- Pitcher
- Born: July 19, 1973 (age 52) Caracas, Venezuela
- Batted: RightThrew: Right

MLB debut
- April 17, 1996, for the Montreal Expos

Last MLB appearance
- May 15, 1996, for the Montreal Expos

MLB statistics
- Games pitched: 5
- Earned run average: 11.12
- Strikeouts: 7
- Stats at Baseball Reference

Teams
- Montreal Expos (1996);

= Alex Pacheco (baseball) =

Venezuelan baseball player (born 1973)

Alexander Melchor Pacheco Lara (born July 19, 1973) is a Venezuelan former pitcher in Major League Baseball who played for the Montreal Expos in its 1996 season. Listed at 6' 3" [1.93 m], 200 lb. [91 k], Pacheco batted and threw right handed. He was born in Caracas, Venezuela.

==Career==
The Expos signed Pacheco as an amateur free agent in 1989. Pacheco made his debut with the Gulf Coast League Expos in 1990, spending six seasons in the Montreal Minor League system, where he was mostly used as a long reliever and spot starter, until he joined the big team in April 1996. In five relief appearances for the Expos, Pacheco posted an 11.12 ERA and did not have a decision or save, giving up seven earned runs on eight hits and one walk while striking out seven in 5 2/3 innings of work.
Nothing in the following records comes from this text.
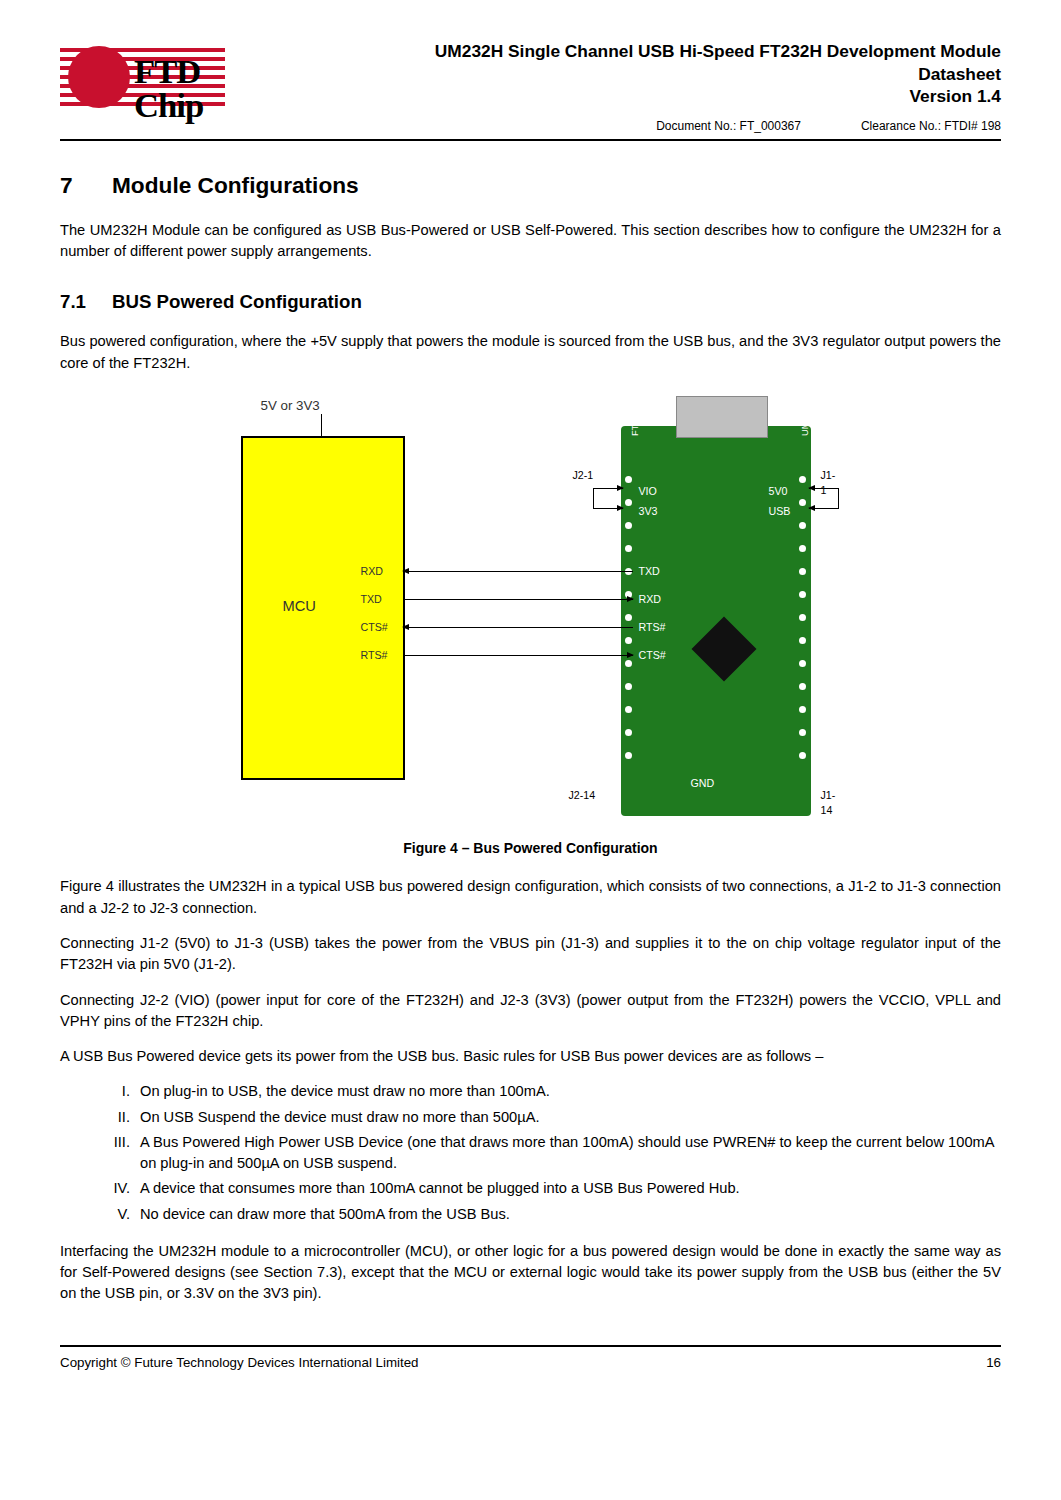FTD
Chip
UM232H Single Channel USB Hi-Speed FT232H Development Module
Datasheet
Version 1.4
Document No.: FT_000367 Clearance No.: FTDI# 198
7 Module Configurations
The UM232H Module can be configured as USB Bus-Powered or USB Self-Powered. This section describes how to configure the UM232H for a number of different power supply arrangements.
7.1 BUS Powered Configuration
Bus powered configuration, where the +5V supply that powers the module is sourced from the USB bus, and the 3V3 regulator output powers the core of the FT232H.
5V or 3V3
MCU
FTDI 2011
UM232H
J2-1
J1-1
J2-14
J1-14
VIO
3V3
5V0
USB
GND
TXD
RXD
RTS#
CTS#
RXD
TXD
CTS#
RTS#
Figure 4 – Bus Powered Configuration
Figure 4 illustrates the UM232H in a typical USB bus powered design configuration, which consists of two connections, a J1-2 to J1-3 connection and a J2-2 to J2-3 connection.
Connecting J1-2 (5V0) to J1-3 (USB) takes the power from the VBUS pin (J1-3) and supplies it to the on chip voltage regulator input of the FT232H via pin 5V0 (J1-2).
Connecting J2-2 (VIO) (power input for core of the FT232H) and J2-3 (3V3) (power output from the FT232H) powers the VCCIO, VPLL and VPHY pins of the FT232H chip.
A USB Bus Powered device gets its power from the USB bus. Basic rules for USB Bus power devices are as follows –
On plug-in to USB, the device must draw no more than 100mA.
On USB Suspend the device must draw no more than 500µA.
A Bus Powered High Power USB Device (one that draws more than 100mA) should use PWREN# to keep the current below 100mA on plug-in and 500µA on USB suspend.
A device that consumes more than 100mA cannot be plugged into a USB Bus Powered Hub.
No device can draw more that 500mA from the USB Bus.
Interfacing the UM232H module to a microcontroller (MCU), or other logic for a bus powered design would be done in exactly the same way as for Self-Powered designs (see Section 7.3), except that the MCU or external logic would take its power supply from the USB bus (either the 5V on the USB pin, or 3.3V on the 3V3 pin).
Copyright © Future Technology Devices International Limited 16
Pacheco spent the remainder of the 1996 season with the Harrisburg Senators. Late in the year, he was sent along with Jeff Fassero to the Seattle Mariners for Trey Moore, Matt Wagner and Chris Widger. Pacheco spent 1997 in the Mariners' organization, and later pitched for the Tampa Bay Devil Rays and New York Yankees Triple A teams in a span of three seasons from 1998 to 2002.

In between, Pacheco played winter ball for four clubs of the Venezuelan League during 13 seasons between 1989 and 2002, as well as for the Pericos de Puebla of the Mexican League in 2000 and 2002–2003.

Overall, Pacheco had a 50–54 record with a 4.34 ERA and 55 saves at six different levels, along with 649 strikeouts and 348 walks in 713 1/3 innings.

After his playing retirement, Pacheco became a coach in the Venezuelan League.